Explication is important because it allows for a detailed description of one’s experience with the work––essentially a blow-by-blow interaction with it. Analysis, on the other hand, calls for a deep dive into the work’s most salient features. Finally, criticism provides the opportunity to discuss the work’s connection to larger trends, to the larger body of work, to other works and authors. Taken together, these types of writing provide an audience, reliant upon my essay to learn about the work, as close of an experience with it and its cultural context as possible. For how else can scholars follow an argument about structure and meaning in Deena Larsen’s Samplers if they do not have a copy of Samplers and, so, cannot see for themselves the way in which Larsen names her paths? When writing the essay about this work for Rebooting Electronic Literature, Volume 2 (Forthcoming December 2019), I found myself explicating the process of navigating the paths, discussing the names attributed to them, and then describing the lexias to which they lead. Likewise, how can scholars gain an understanding of the way Larsen employs the metaphor of stitching and sewing in Samplers? Here, I analyze the quilt and sampler that bring the nine small hypertexts together into a whole. How can scholars get a sense of the way Larsen’s work contributes to the zeitgeist of the period? It is here that I tie Samplers to Kathryn Cramer’s In Small & Large Pieces and Shelley Jackson’s Patchwork Girl, three women writers who work against the notion of fragmentation so popular in hypertext theory of the period by literally suturing up text, ideas, and characters in their narratives.

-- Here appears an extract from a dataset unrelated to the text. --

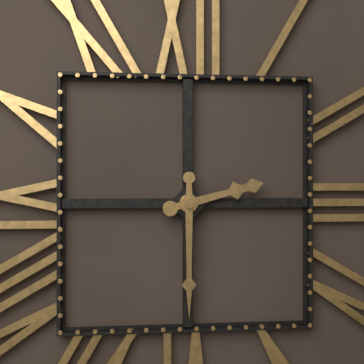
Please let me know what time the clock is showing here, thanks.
2:30
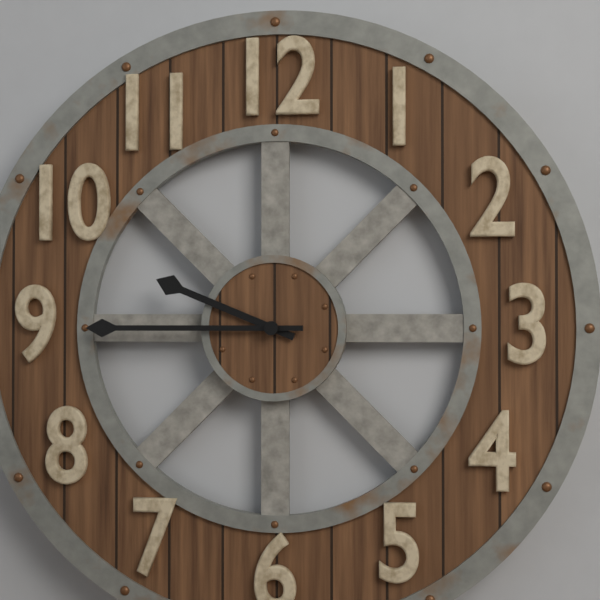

So few of the early hypertext literary works are available to the public. Eastgate Systems, Inc., thankfully, has re-released Michael Joyce’s afternoon: a story and Shelley Jackson’s Patchwork Girl on flash drive and numerous work from the mid-20th century onwards are still available on CD-ROM. But for most without CD-ROM readers on their desktops or only use tablets and phones, anything produced on floppy disk and CD-ROM technology is no longer available. Thus, it is imperative that those of us with access to these works write essays about them that involve these three approaches in order for them to be documented and live on through our scholarship for future publics to know they have existed and why they are important to read and study.